Le troisième, Alejandro Valverde, n’a, il est vrai, participé qu’une seule fois au Tour d’Italie où il a remporté une étape et terminé sur le podium (3e en 2016) mais sans endosser la tunique rose. La deuxième place de l’Italien au Tour de Burgos est le signe d’un retour au premier plan, à 31 ans.
La Vuelta 2015 est restée dans les mémoires pour le renversement de situation, à la veille de l’arrivée. Une édition marquée par un duel de deux athlètes au physique opposé – le grand rouleur Tom Dumoulin, 6 jours avec La Roja, contre le petit scarabée Esteban Chaves – qui se sont vu couper l’herbe sous le pied par Fabio Aru, champion prédestiné dont la trajectoire rappelait Vincenzo Nibali : « Il Cavaliere dei 4 mori » (le chevalier des 4 Maures) est originaire d’une île, la Sardaigne, comme « le requin » a tiré son surnom du détroit de Messine, entre sa Sicile natale et l’Italie continentale, et surtout, les deux hommes ont en commun d’avoir inscrit La Vuelta comme le premier Grand Tour à leur palmarès (Nibali cinq ans avant Aru).
Porteur du maillot rose du Giro en 2015 (une journée), Aru, vainqueur sur le Tour de France 2017 à La Planche des Belles Filles comme Nibali en 2014, demeure le seul à avoir dépossédé le grand Chris Froome et son intouchable Team Sky du maillot jaune, fut-ce pour deux jours seulement.

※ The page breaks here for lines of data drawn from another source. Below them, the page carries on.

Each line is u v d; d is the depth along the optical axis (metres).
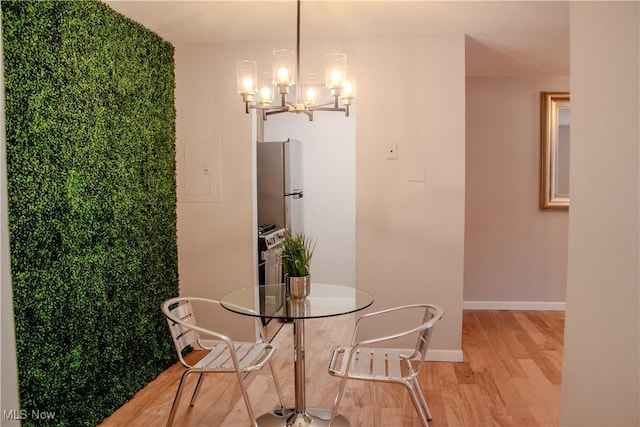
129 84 2.81
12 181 1.88
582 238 1.66
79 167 2.32
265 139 5.17
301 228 5.05
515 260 4.62
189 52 3.45
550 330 4.02
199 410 2.64
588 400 1.61
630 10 1.35
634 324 1.32
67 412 2.25
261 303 2.35
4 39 1.83
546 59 3.83
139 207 2.93
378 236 3.36
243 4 2.66
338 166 5.09
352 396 2.78
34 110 2.00
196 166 3.51
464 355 3.45
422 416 2.14
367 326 3.40
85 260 2.38
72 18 2.26
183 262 3.56
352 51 3.30
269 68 3.40
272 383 2.98
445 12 2.78
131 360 2.82
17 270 1.92
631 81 1.34
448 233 3.29
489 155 4.56
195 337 2.51
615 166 1.43
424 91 3.25
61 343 2.21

Ça s’est également produit en 2017, à la faveur d’un final tranchant vers Peyragudes. Aru aime les Pyrénées. Il a un faible pour l’Espagne et son identité. C’est un homme de lettres, qui a étudié au lycée classique. Il connaît l’histoire et la culture méditerranéenne qui relie la Sardaigne à la Catalogne. Le drapeau d’inspiration catalane flotte encore à Alghero, au nord-ouest de l’île.
Fabio Aru – Vuelta 2017 | © Brendan Ryan
Le début de son histoire avec La Vuelta remonte à sa victoire d’étape, le 3 septembre 2014, à San Miguel de Aralar (11e étape). Où il mit dans les cordes le leader de l’épreuve, Alberto Contador, et l’impressionnant parterre de favoris composé alors de Chris Froome, Alejandro Valverde et Joaquim « Purito » Rodriguez, mais plus de Nairo Quintana, contraint à l’abandon ce jour-là à deux pas de son domicile européen de Pampelune (vainqueur du Giro cette année-là, il courait chez Movistar).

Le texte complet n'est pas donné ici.